** Passage follows **
Yes they are. An ideal stirling engine has the Carnot level efficiency, i.e. maximum theoretical efficiency for a heat engine.

https://blog.mide.com/thermodynamic-theory-of-the-ideal-stir...

Except the ideal one doesn't exist and multistage stream turbines are more efficient in practice.
Definitely not at that scale. Small turbines have low efficiency because tip speed increases quadratically as they get smaller.
And more reliable too. The Stirling does have one huge advantage which is that it is entirely self contained.
But I suppose that having a multistage steam turbine in mars in not something will see at first
You may be interested in reading Allan Organ’s books. He claims that aspirations to Carnot efficiency are a red herring and claims (with Much Math) that the peak efficiency is closer to 50% of The Carnot cycle.
Hmm. Why not talk to Etalim: https://www.etalim.com/

They invented and are very close to commercializing a direct heat-to-electricity converter that uses acoustic waves. No moving parts. Close to 30% efficiency.
** End of Passage **
** Supplied information follows **
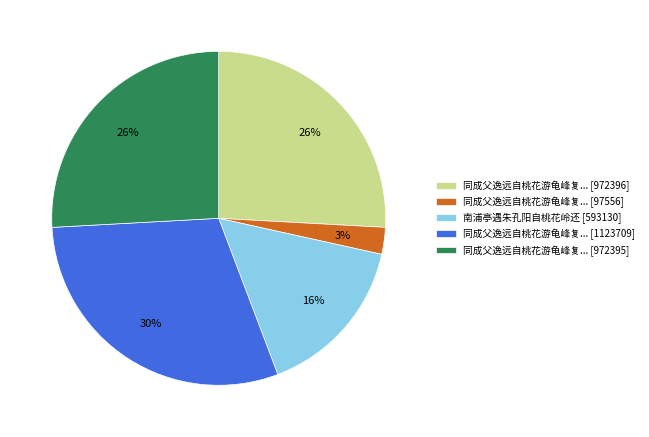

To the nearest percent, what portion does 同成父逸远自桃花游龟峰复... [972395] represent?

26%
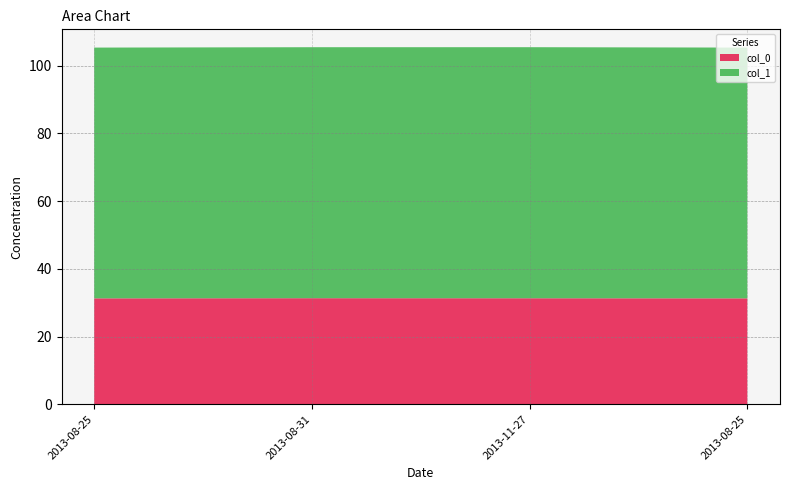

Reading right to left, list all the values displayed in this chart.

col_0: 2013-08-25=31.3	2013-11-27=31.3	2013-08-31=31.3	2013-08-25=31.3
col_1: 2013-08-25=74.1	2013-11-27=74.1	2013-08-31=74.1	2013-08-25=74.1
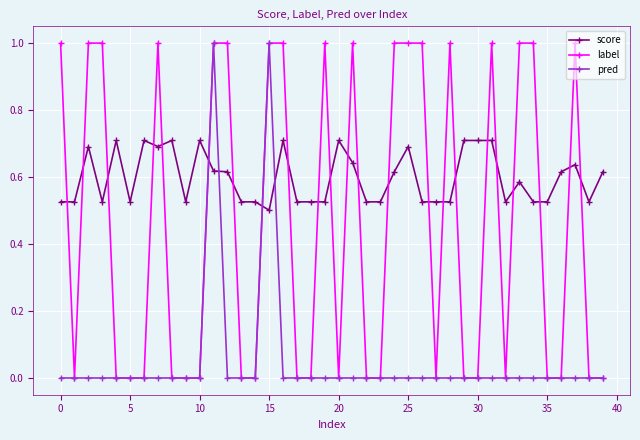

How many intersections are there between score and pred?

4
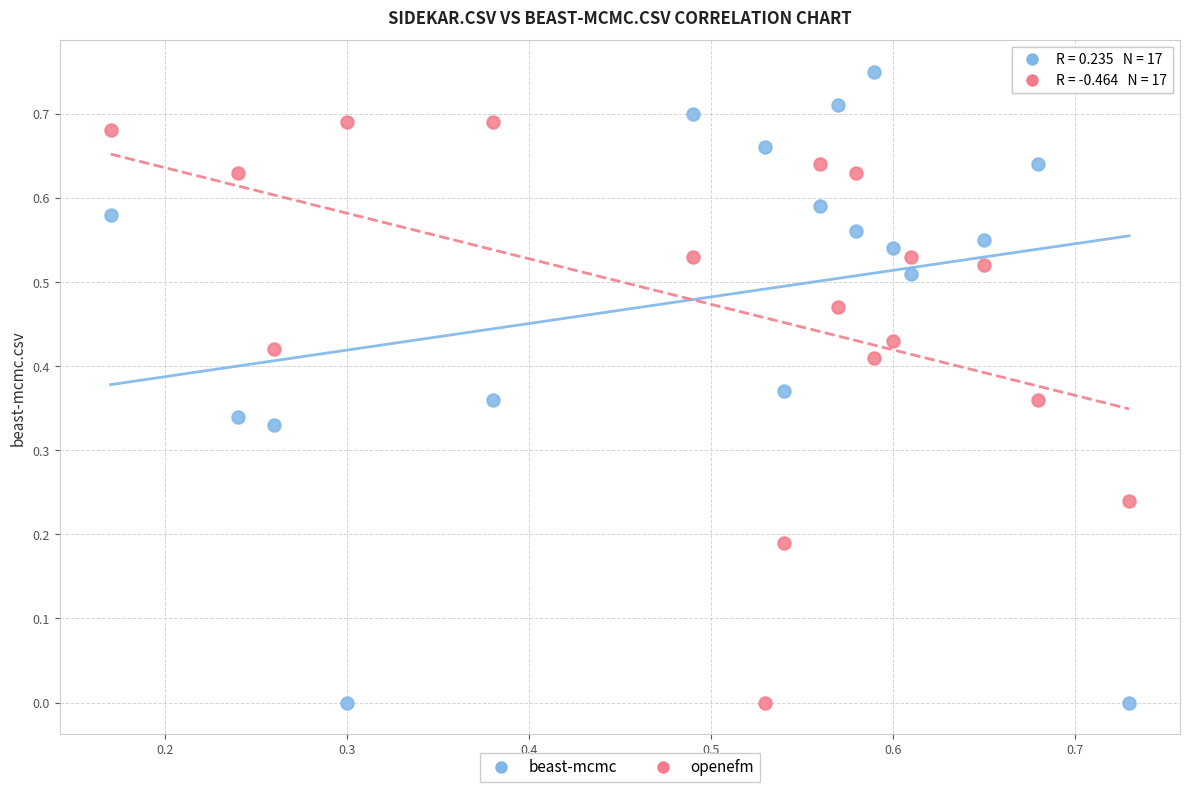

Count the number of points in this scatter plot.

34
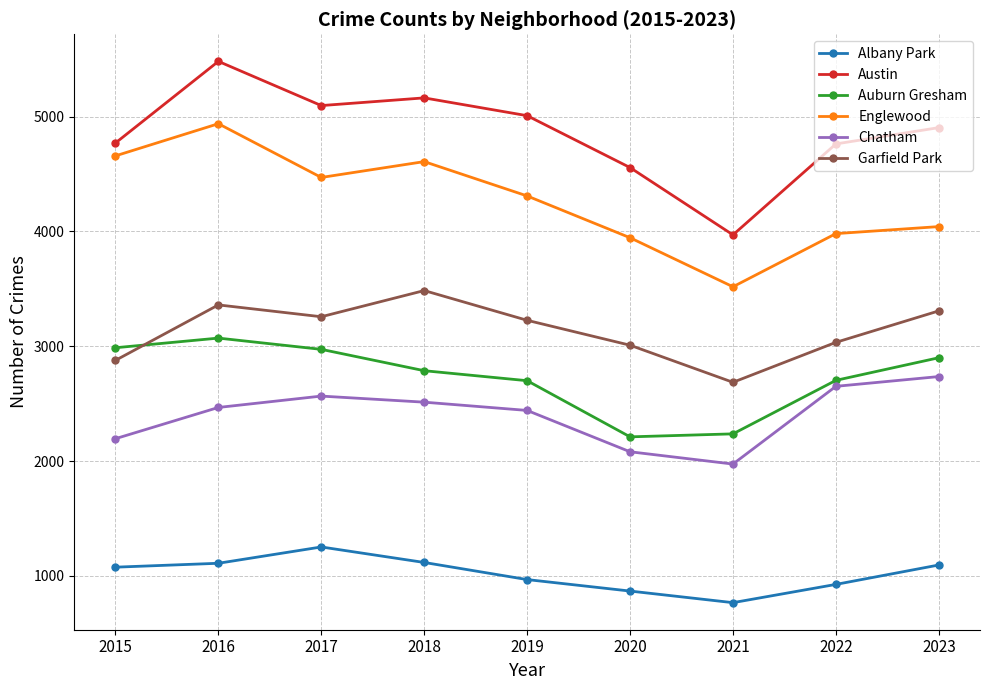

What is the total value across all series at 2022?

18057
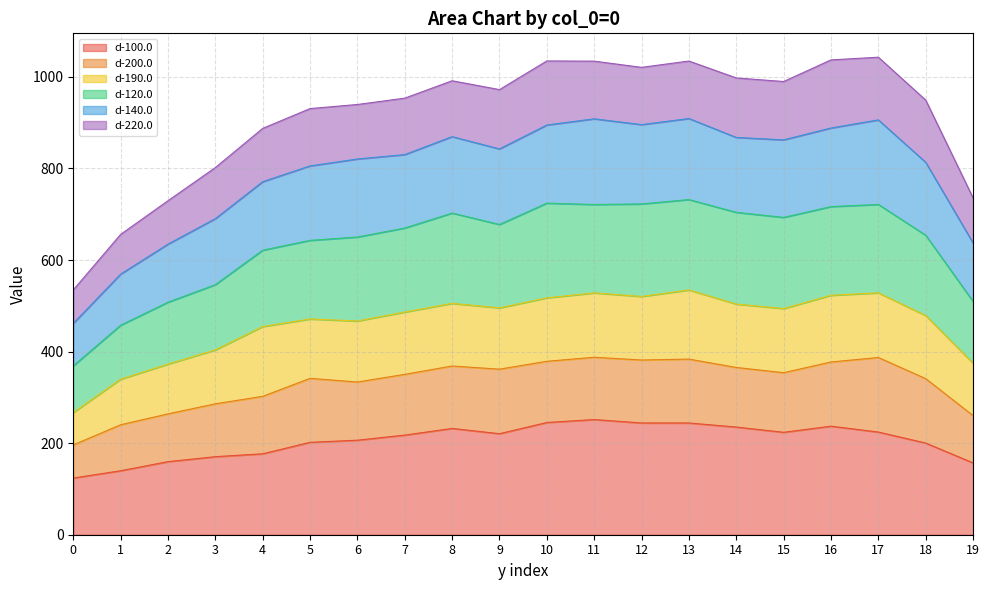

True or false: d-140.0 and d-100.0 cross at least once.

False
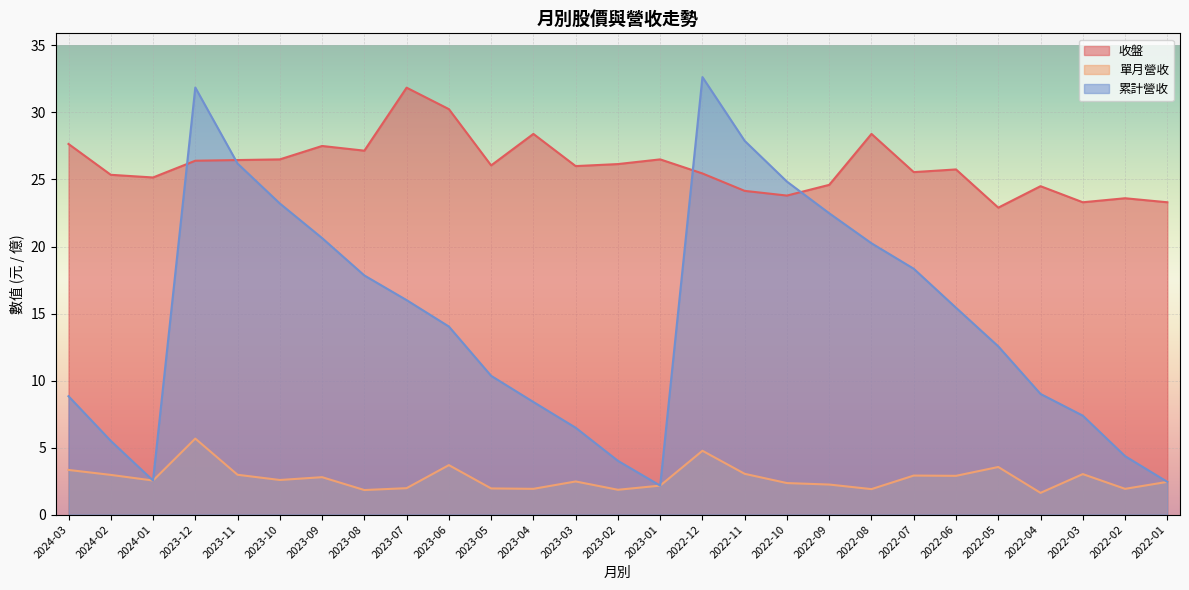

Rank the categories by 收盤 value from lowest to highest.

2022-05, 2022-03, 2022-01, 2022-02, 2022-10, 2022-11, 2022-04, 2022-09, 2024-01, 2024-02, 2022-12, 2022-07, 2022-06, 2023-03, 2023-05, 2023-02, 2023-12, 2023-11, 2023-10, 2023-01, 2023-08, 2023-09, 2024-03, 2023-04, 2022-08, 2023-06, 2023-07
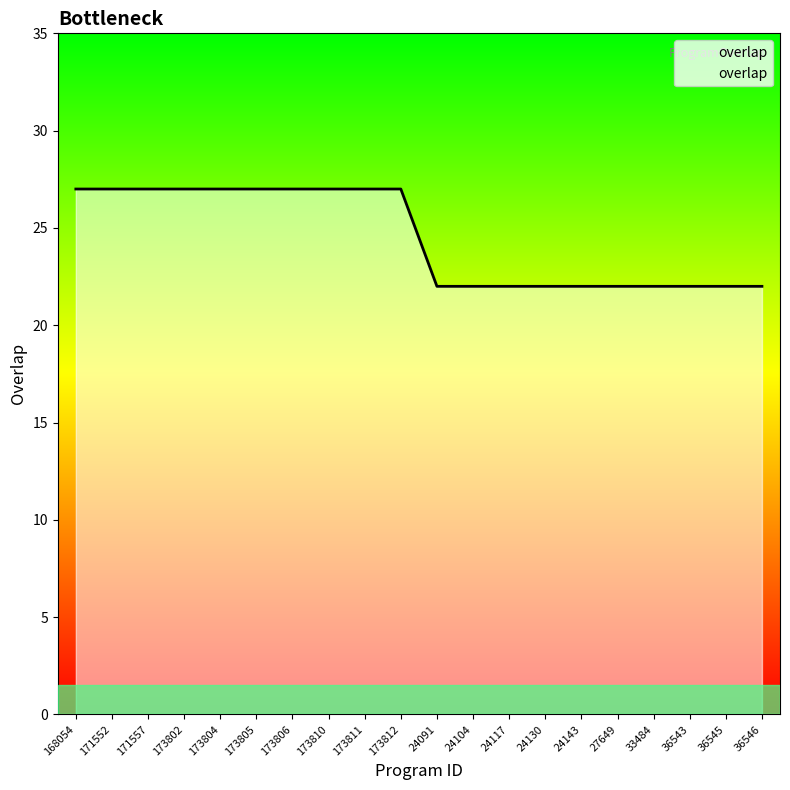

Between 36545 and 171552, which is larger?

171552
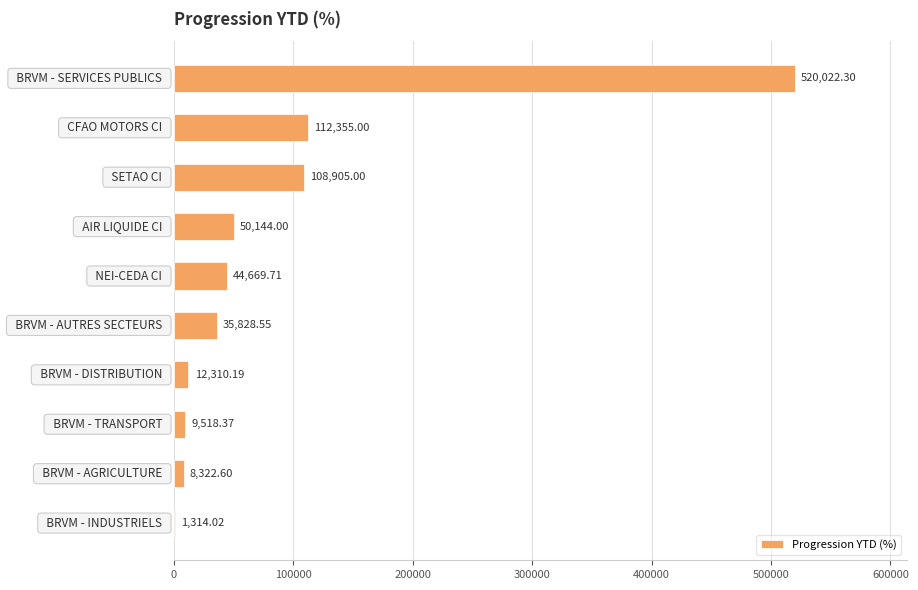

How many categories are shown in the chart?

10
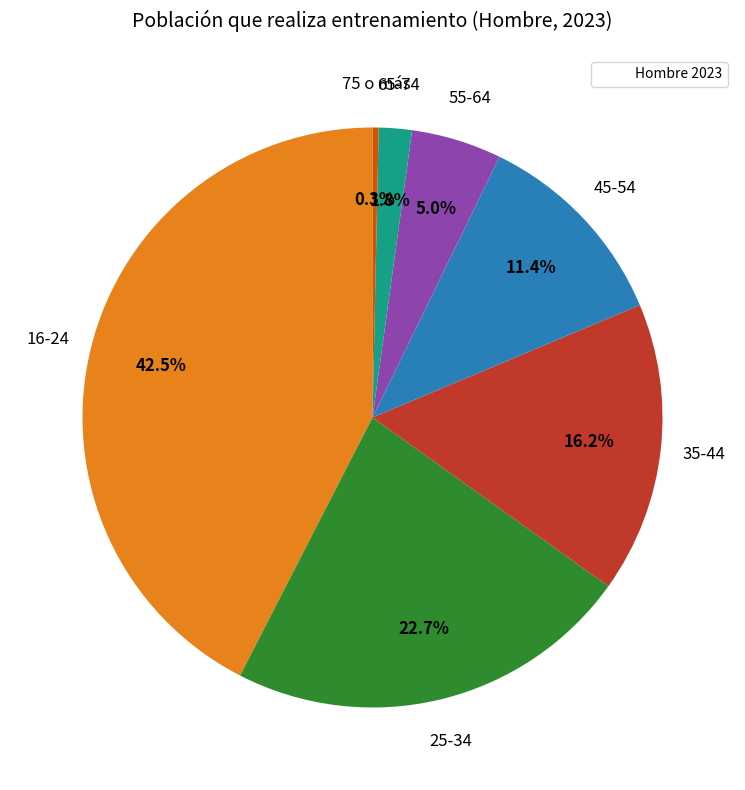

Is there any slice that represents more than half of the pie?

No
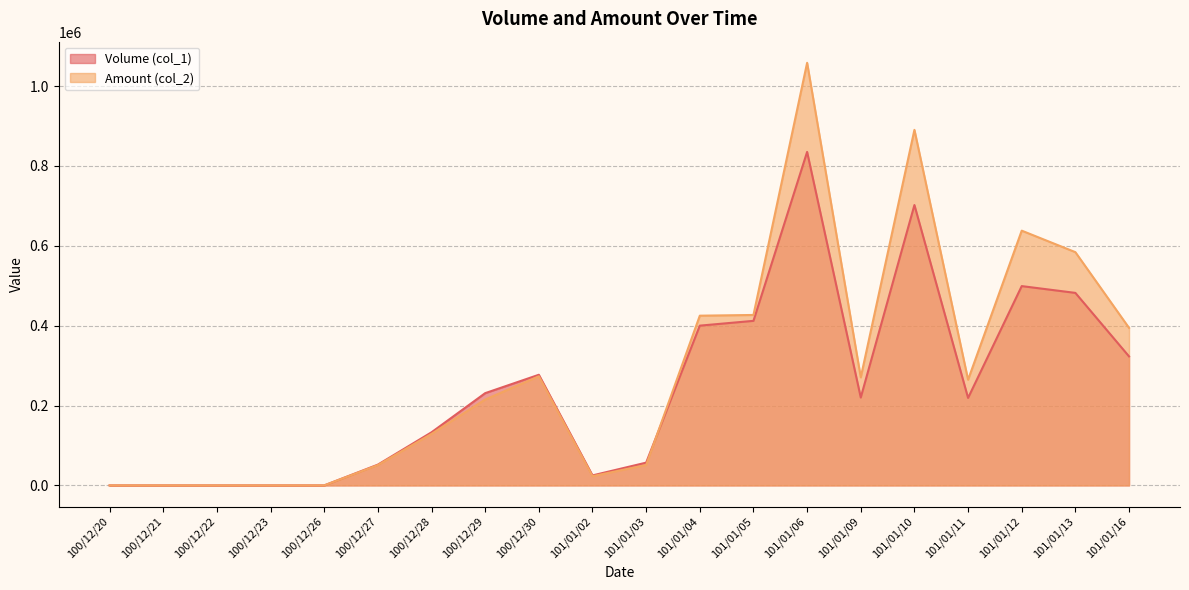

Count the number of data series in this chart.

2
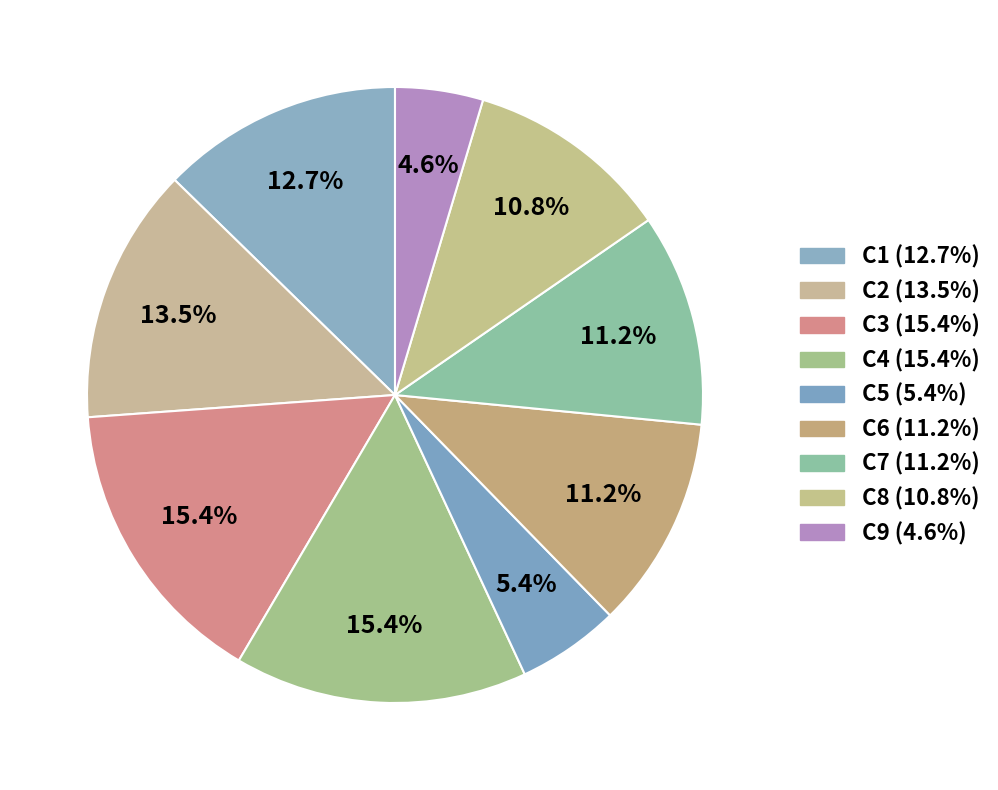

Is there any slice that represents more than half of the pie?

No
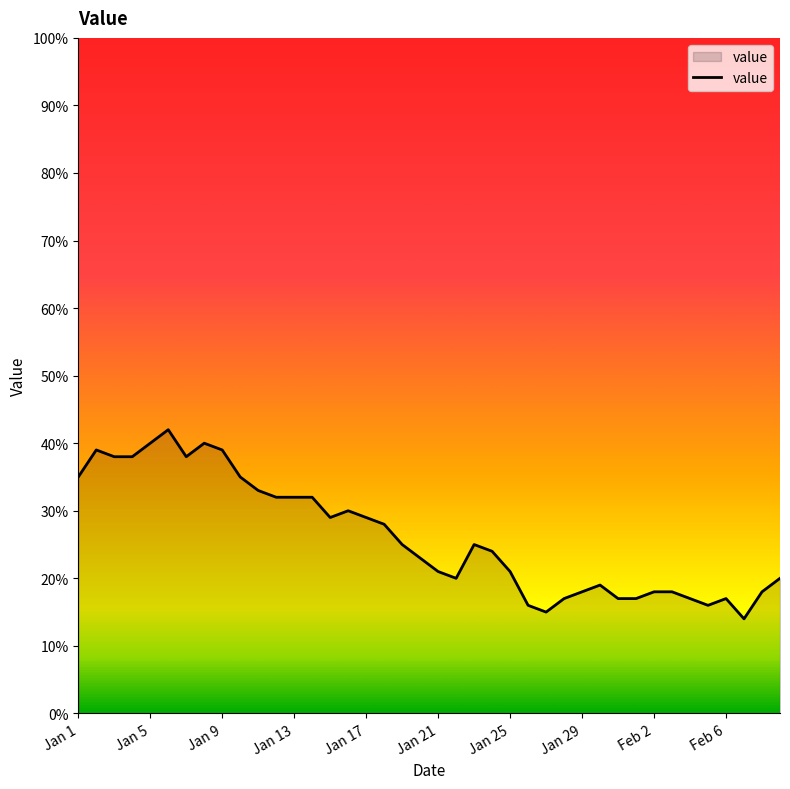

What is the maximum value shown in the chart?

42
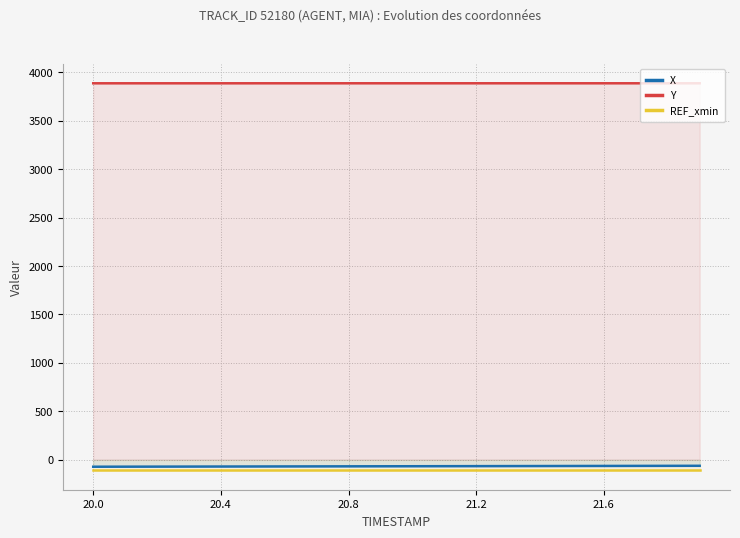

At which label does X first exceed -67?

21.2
** End of Supplied information **
List of tasks.
[1] In the discussion of Stirling engines, what efficiency is attributed to an ideal Stirling engine?
[2] Using the discussion of Stirling engines, explain why turbines are said to be less efficient at a small scale.
[3] Continue the discussion of Stirling engines from its final comment.

Outputs for the tasks.
[1] Carnot-level efficiency, the maximum theoretical efficiency for a heat engine.

[2] Small turbines have low efficiency because their tip speed increases quadratically as they get smaller.

[3]
It is effectively another stirling, just with membrane instead of piston, and very high frequency of operation.

Sound == heat.

An AMTEC converter may be an another "fully self-contained" solution

No moving parts is the key advantage.
Turbines are only efficient at large size (see failed gas turbine cars), while Stirling engines are very dependent on construction details for efficiency.
Nope. It is easy to make an efficient heat engine if temperature differential is so huge that it is sufficient for a steam turbine. And efficiency of a turbine will be nowhere like Carnot efficiency. Stirling engines work on much lower temperature difference, providing efficiencies dead close to Carnot levels (which is still, on that temperature difference, quite low).